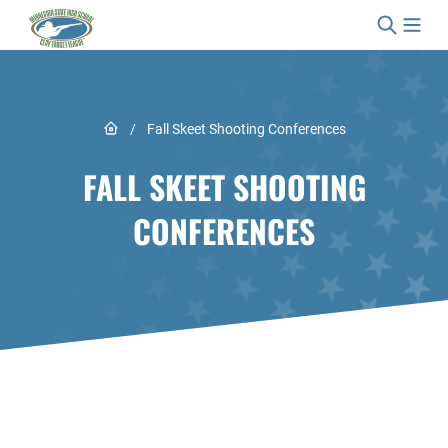
Skip to content
Link to Home page
/
Fall Skeet Shooting Conferences
FALL SKEET SHOOTING
CONFERENCES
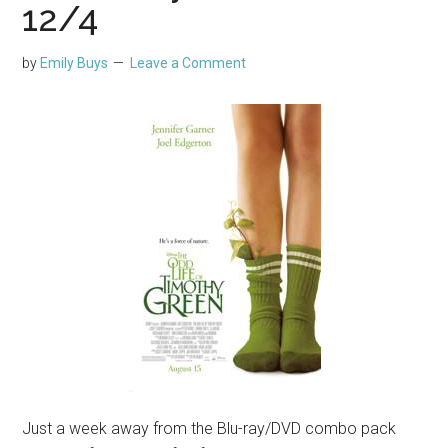
12/4
by
Emily Buys
Leave a Comment
Just a week away from the Blu-ray/DVD combo pack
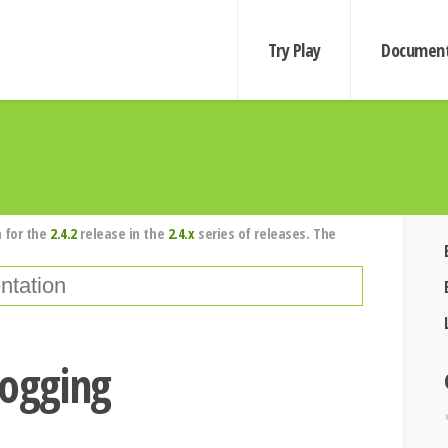
Try Play
Document
 for the
2.4.2
release in the
2.4.x
series of releases. The
logging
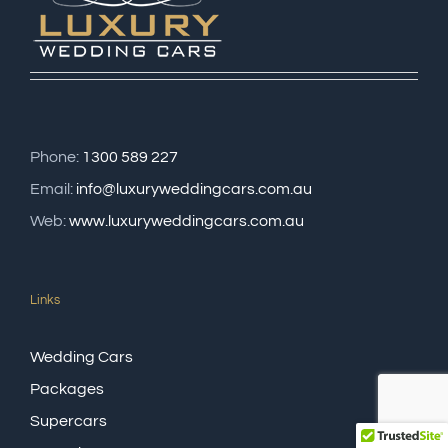
Phone:
1300 589 227
Email:
info@luxuryweddingcars.com.au
Web:
www.luxuryweddingcars.com.au
Links
Wedding Cars
Packages
Supercars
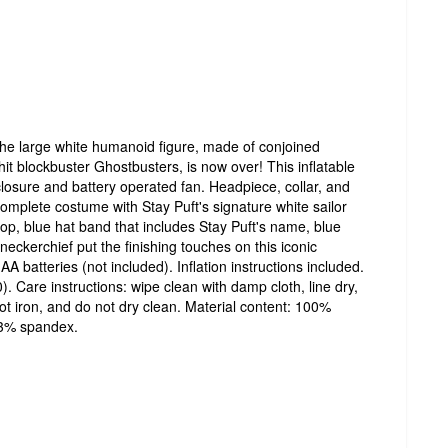
the large white humanoid figure, made of conjoined
it blockbuster Ghostbusters, is now over! This inflatable
closure and battery operated fan. Headpiece, collar, and
Complete costume with Stay Puft's signature white sailor
top, blue hat band that includes Stay Puft's name, blue
d neckerchief put the finishing touches on this iconic
A batteries (not included). Inflation instructions included.
). Care instructions: wipe clean with damp cloth, line dry,
ot iron, and do not dry clean. Material content: 100%
 3% spandex.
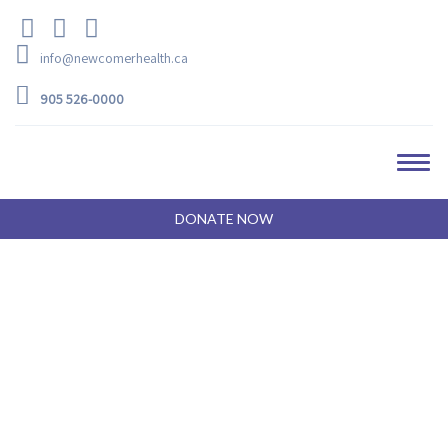
info@newcomerhealth.ca
905 526-0000
DONATE NOW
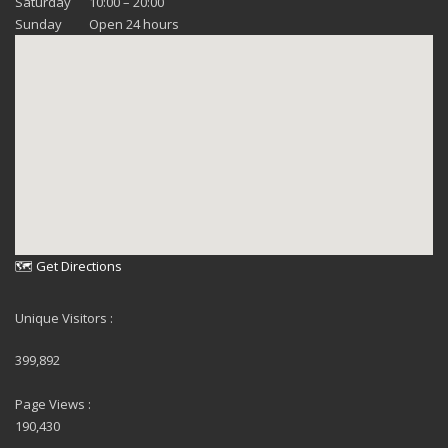
Saturday
10:00 – 20:00
Sunday
Open 24 hours
🗺 Get Directions
Unique Visitors :
399,892
Page Views :
190,430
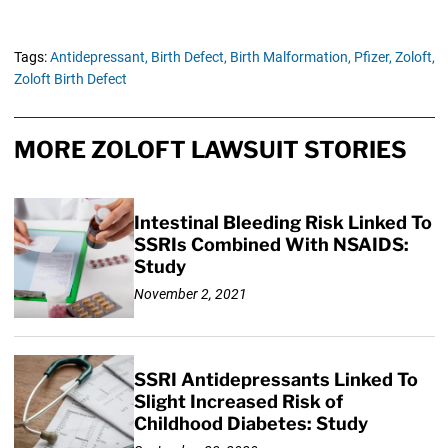
Tags:
Antidepressant,
Birth Defect,
Birth Malformation,
Pfizer,
Zoloft,
Zoloft Birth Defect
MORE ZOLOFT LAWSUIT STORIES
Intestinal Bleeding Risk Linked To
SSRIs Combined With NSAIDS:
Study
November 2, 2021
SSRI Antidepressants Linked To
Slight Increased Risk of
Childhood Diabetes: Study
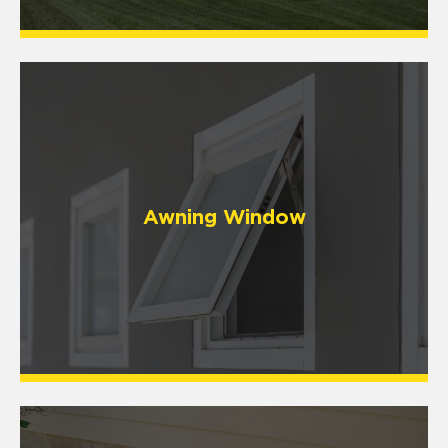
Awning Window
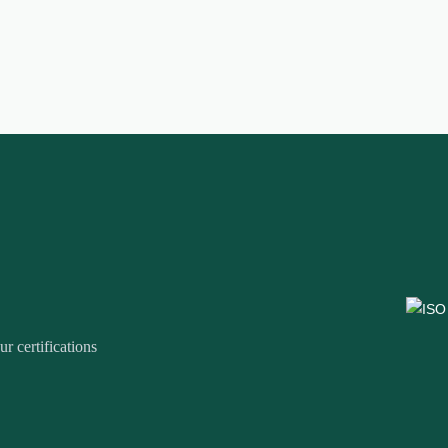
r certifications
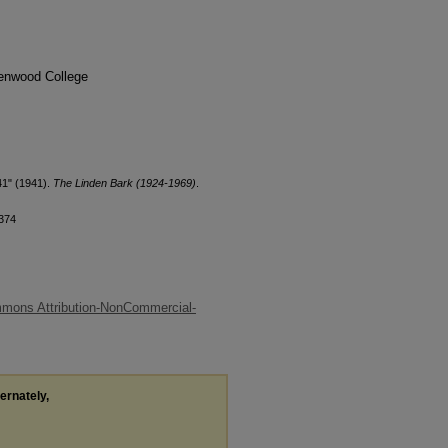
denwood College
41" (1941).
The Linden Bark (1924-1969)
.
/374
mons Attribution-NonCommercial-
ternately,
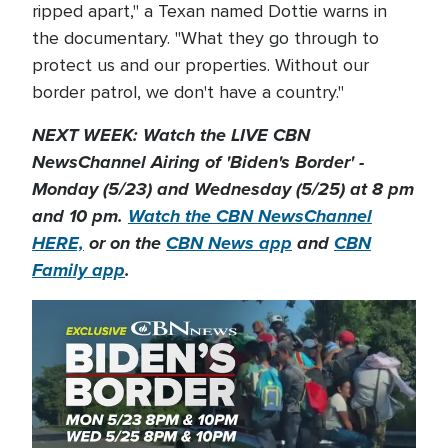
ripped apart," a Texan named Dottie warns in
the documentary. "What they go through to
protect us and our properties. Without our
border patrol, we don't have a country."
NEXT WEEK: Watch the LIVE CBN
NewsChannel Airing of 'Biden's Border' -
Monday (5/23) and Wednesday (5/25) at 8 pm
and 10 pm.
Watch the CBN NewsChannel
HERE,
or on the
CBN News app
and
CBN
Family app
.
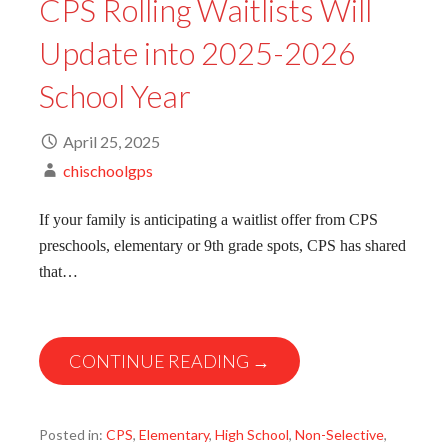
CPS Rolling Waitlists Will
Update into 2025-2026
School Year
April 25, 2025
chischoolgps
If your family is anticipating a waitlist offer from CPS
preschools, elementary or 9th grade spots, CPS has shared
that…
CONTINUE READING →
Posted in:
CPS
,
Elementary
,
High School
,
Non-Selective
,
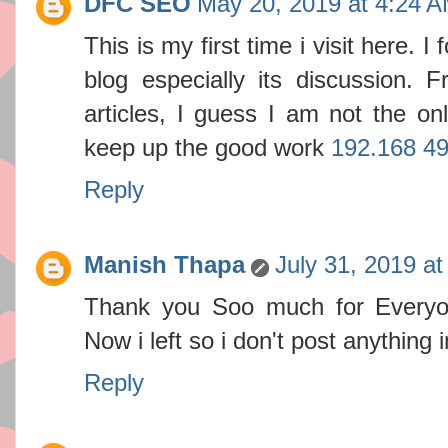
DFC SEO
May 20, 2019 at 4:24 
This is my first time i visit here. 
blog especially its discussion.
articles, I guess I am not the on
keep up the good work
192.168 49
Reply
Manish Thapa
July 31, 2019 a
Thank you Soo much for Everyo
Now i left so i don't post anything i
Reply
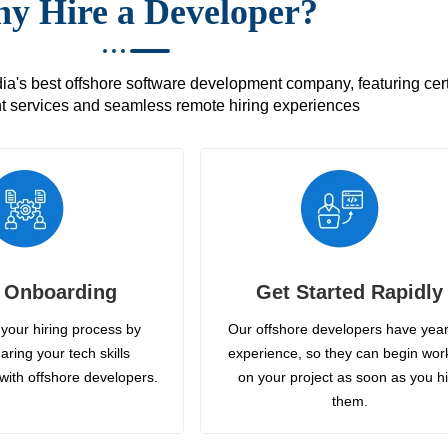
y Hire a Developer?
's best offshore software development company, featuring certif
 services and seamless remote hiring experiences
 Onboarding
Get Started Rapidly
your hiring process by
Our offshore developers have year
aring your tech skills
experience, so they can begin wor
with offshore developers.
on your project as soon as you h
them.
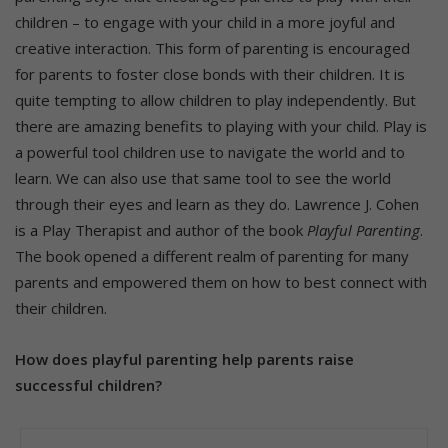
children – to engage with your child in a more joyful and
creative interaction. This form of parenting is encouraged
for parents to foster close bonds with their children. It is
quite tempting to allow children to play independently. But
there are amazing benefits to playing with your child. Play is
a powerful tool children use to navigate the world and to
learn. We can also use that same tool to see the world
through their eyes and learn as they do. Lawrence J. Cohen
is a Play Therapist and author of the book
Playful Parenting
.
The book opened a different realm of parenting for many
parents and empowered them on how to best connect with
their children.
How does playful parenting help parents raise
successful children?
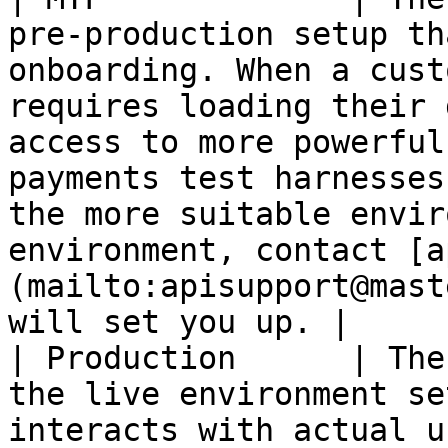
pre-production setup th
onboarding. When a cust
requires loading their 
access to more powerful
payments test harnesses
the more suitable envir
environment, contact [a
(mailto:apisupport@mast
will set you up. |

| Production      | The
the live environment se
interacts with actual u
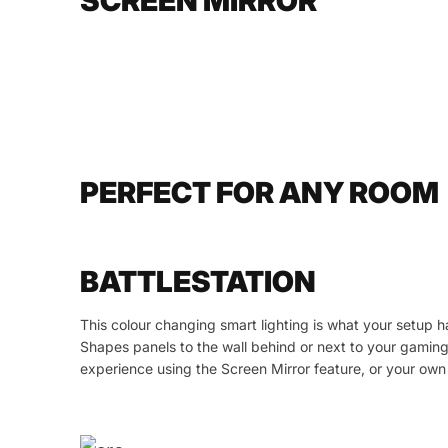
SCREEN MIRROR
PERFECT FOR ANY ROOM
BATTLESTATION
This colour changing smart lighting is what your setup 
Shapes panels to the wall behind or next to your gamin
experience using the Screen Mirror feature, or your o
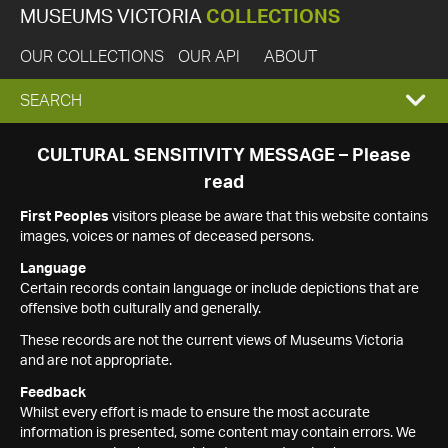
MUSEUMS VICTORIA
COLLECTIONS
OUR COLLECTIONS
OUR API
ABOUT
EXPAND
SEARCH
SEARCH
CULTURAL SENSITIVITY MESSAGE – Please
read
BOX
First Peoples
visitors please be aware that this website contains
images, voices or names of deceased persons.
Language
Certain records contain language or include depictions that are
offensive both culturally and generally.
These records are not the current views of Museums Victoria
and are not appropriate.
Feedback
Whilst every effort is made to ensure the most accurate
information is presented, some content may contain errors. We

YOUR GOAL: The answer must be the full listing above, copied exactly, with no pictures in it.

RESPONSE AREA:
Skip to content
Link to Home page
/
Fall Skeet Shooting Conferences
FALL SKEET SHOOTING
CONFERENCES
12/4
by
Emily Buys
Leave a Comment
Just a week away from the Blu-ray/DVD combo pack
Try Play
Document
 for the
2.4.2
release in the
2.4.x
series of releases. The
logging
Phone:
1300 589 227
Email:
info@luxuryweddingcars.com.au
Web:
www.luxuryweddingcars.com.au
Links
Wedding Cars
Packages
Supercars
the large white humanoid figure, made of conjoined
it blockbuster Ghostbusters, is now over! This inflatable
closure and battery operated fan. Headpiece, collar, and
Complete costume with Stay Puft's signature white sailor
top, blue hat band that includes Stay Puft's name, blue
d neckerchief put the finishing touches on this iconic
A batteries (not included). Inflation instructions included.
). Care instructions: wipe clean with damp cloth, line dry,
ot iron, and do not dry clean. Material content: 100%
 3% spandex.
info@newcomerhealth.ca
905 526-0000
DONATE NOW
Saturday
10:00 – 20:00
Sunday
Open 24 hours
🗺 Get Directions
Unique Visitors :
399,892
Page Views :
190,430
Tags:
Antidepressant,
Birth Defect,
Birth Malformation,
Pfizer,
Zoloft,
Zoloft Birth Defect
MORE ZOLOFT LAWSUIT STORIES
Intestinal Bleeding Risk Linked To
SSRIs Combined With NSAIDS:
Study
November 2, 2021
SSRI Antidepressants Linked To
Slight Increased Risk of
Childhood Diabetes: Study
Awning Window
r certifications
denwood College
41" (1941).
The Linden Bark (1924-1969)
.
/374
mons Attribution-NonCommercial-
ternately,
ripped apart," a Texan named Dottie warns in
the documentary. "What they go through to
protect us and our properties. Without our
border patrol, we don't have a country."
NEXT WEEK: Watch the LIVE CBN
NewsChannel Airing of 'Biden's Border' -
Monday (5/23) and Wednesday (5/25) at 8 pm
and 10 pm.
Watch the CBN NewsChannel
HERE,
or on the
CBN News app
and
CBN
Family app
.
CPS Rolling Waitlists Will
Update into 2025-2026
School Year
April 25, 2025
chischoolgps
If your family is anticipating a waitlist offer from CPS
preschools, elementary or 9th grade spots, CPS has shared
that…
CONTINUE READING →
Posted in:
CPS
,
Elementary
,
High School
,
Non-Selective
,
DFC SEO
May 20, 2019 at 4:24 
This is my first time i visit here. 
blog especially its discussion.
articles, I guess I am not the on
keep up the good work
192.168 49
Reply
Manish Thapa
July 31, 2019 a
Thank you Soo much for Everyo
Now i left so i don't post anything i
Reply
y Hire a Developer?
's best offshore software development company, featuring certif
 services and seamless remote hiring experiences
 Onboarding
Get Started Rapidly
your hiring process by
Our offshore developers have year
aring your tech skills
experience, so they can begin wor
with offshore developers.
on your project as soon as you h
them.
children – to engage with your child in a more joyful and
creative interaction. This form of parenting is encouraged
for parents to foster close bonds with their children. It is
quite tempting to allow children to play independently. But
there are amazing benefits to playing with your child. Play is
a powerful tool children use to navigate the world and to
learn. We can also use that same tool to see the world
through their eyes and learn as they do. Lawrence J. Cohen
is a Play Therapist and author of the book
Playful Parenting
.
The book opened a different realm of parenting for many
parents and empowered them on how to best connect with
their children.
How does playful parenting help parents raise
successful children?
pre-production setup th
onboarding. When a cust
requires loading their 
access to more powerful
payments test harnesses
the more suitable envir
environment, contact [a
(mailto:apisupport@mast
will set you up. |

| Production      | The
the live environment se
interacts with actual u
SCREEN MIRROR
PERFECT FOR ANY ROOM
BATTLESTATION
This colour changing smart lighting is what your setup 
Shapes panels to the wall behind or next to your gamin
experience using the Screen Mirror feature, or your o
MUSEUMS VICTORIA
COLLECTIONS
OUR COLLECTIONS
OUR API
ABOUT
EXPAND
SEARCH
SEARCH
CULTURAL SENSITIVITY MESSAGE – Please
read
BOX
First Peoples
visitors please be aware that this website contains
images, voices or names of deceased persons.
Language
Certain records contain language or include depictions that are
offensive both culturally and generally.
These records are not the current views of Museums Victoria
and are not appropriate.
Feedback
Whilst every effort is made to ensure the most accurate
information is presented, some content may contain errors. We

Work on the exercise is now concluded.